Circa 1900, the Capitol crypt was used informally for bicycle parking.

The crypt serves as the main thoroughfare of the ground floor of the Capitol and is a stop for all Capitol Tours provided through the Capitol Visitor Center. The crypt also contains the Magna Carta Case, a gold case which held one of the copies of the Magna Carta when it was on loan to the United States for the Bicentennial celebration.
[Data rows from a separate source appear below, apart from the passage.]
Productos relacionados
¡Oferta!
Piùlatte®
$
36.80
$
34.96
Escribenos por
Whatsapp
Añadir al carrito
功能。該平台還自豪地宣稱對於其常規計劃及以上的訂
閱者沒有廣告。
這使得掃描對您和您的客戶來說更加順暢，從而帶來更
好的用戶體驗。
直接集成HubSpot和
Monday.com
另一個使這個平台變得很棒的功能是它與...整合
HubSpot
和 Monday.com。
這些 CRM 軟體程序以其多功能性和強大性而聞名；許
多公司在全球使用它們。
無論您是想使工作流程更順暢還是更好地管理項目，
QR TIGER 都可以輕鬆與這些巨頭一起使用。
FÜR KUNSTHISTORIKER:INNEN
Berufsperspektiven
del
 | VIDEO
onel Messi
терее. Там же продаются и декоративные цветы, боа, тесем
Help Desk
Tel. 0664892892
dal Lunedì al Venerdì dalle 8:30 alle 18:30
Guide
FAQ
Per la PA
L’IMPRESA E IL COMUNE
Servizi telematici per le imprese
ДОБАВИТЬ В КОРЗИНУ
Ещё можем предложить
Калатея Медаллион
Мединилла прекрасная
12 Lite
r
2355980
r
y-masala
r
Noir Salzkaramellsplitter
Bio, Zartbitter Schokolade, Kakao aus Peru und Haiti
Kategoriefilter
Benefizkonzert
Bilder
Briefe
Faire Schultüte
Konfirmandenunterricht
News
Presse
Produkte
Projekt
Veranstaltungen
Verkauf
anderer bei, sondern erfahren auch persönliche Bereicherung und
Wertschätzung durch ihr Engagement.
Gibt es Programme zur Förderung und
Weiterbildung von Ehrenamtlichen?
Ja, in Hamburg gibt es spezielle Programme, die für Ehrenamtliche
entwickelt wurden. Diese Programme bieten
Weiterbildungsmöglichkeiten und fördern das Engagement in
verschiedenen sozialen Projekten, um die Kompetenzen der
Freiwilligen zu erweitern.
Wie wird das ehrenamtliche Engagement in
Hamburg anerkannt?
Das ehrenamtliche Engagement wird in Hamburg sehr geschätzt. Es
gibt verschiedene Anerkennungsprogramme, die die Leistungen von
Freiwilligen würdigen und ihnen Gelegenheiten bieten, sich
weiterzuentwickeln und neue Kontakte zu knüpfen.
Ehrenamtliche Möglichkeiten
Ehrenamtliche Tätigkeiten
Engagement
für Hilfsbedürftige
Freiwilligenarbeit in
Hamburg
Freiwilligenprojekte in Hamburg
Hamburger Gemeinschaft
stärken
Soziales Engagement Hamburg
There are 13 statues from the National Statuary Hall Collection, representing the 13 original states, located in the crypt. They are:
- Samuel Adams from Massachusetts, marble, by Anne Whitney in 1876
- Billy Graham from North Carolina, bronze, by Chas Fagan in 2024
- John C. Calhoun from South Carolina, marble, by Frederick Ruckstull in 1910
- Charles Carroll from Maryland, bronze, by Richard E. Brooks in 1903
- Nathanael Greene from Rhode Island, marble, by Henry Kirke Brown in 1870
- Barbara Rose Johns from Virginia in 2025
- Robert R. Livingston from New York, bronze, by Erastus Dow Palmer in 1875
- Crawford W. Long from Georgia, marble, by J. Massey Rhind in 1926
- Peter Muhlenberg from Pennsylvania, marble, by Blanche Nevin in 1889
- Caesar Rodney from Delaware, marble, by Bryant Baker in 1934.
- Roger Sherman from Connecticut, marble, by Chauncey Ives in 1872
- John Stark from New Hampshire, marble, by Carl Conrads in 1894
- Richard Stockton from New Jersey, marble, by Henry Kirke Brown in 1888

The bronze statue of Confederate general Robert E. Lee from Virginia (by Edward V. Valentine, 1934) was removed on December 21, 2020. It was replaced by a statue of civil rights activist Barbara Rose Johns. The statue of Charles Brantley Aycock from North Carolina was replaced by the Statue of Billy Graham.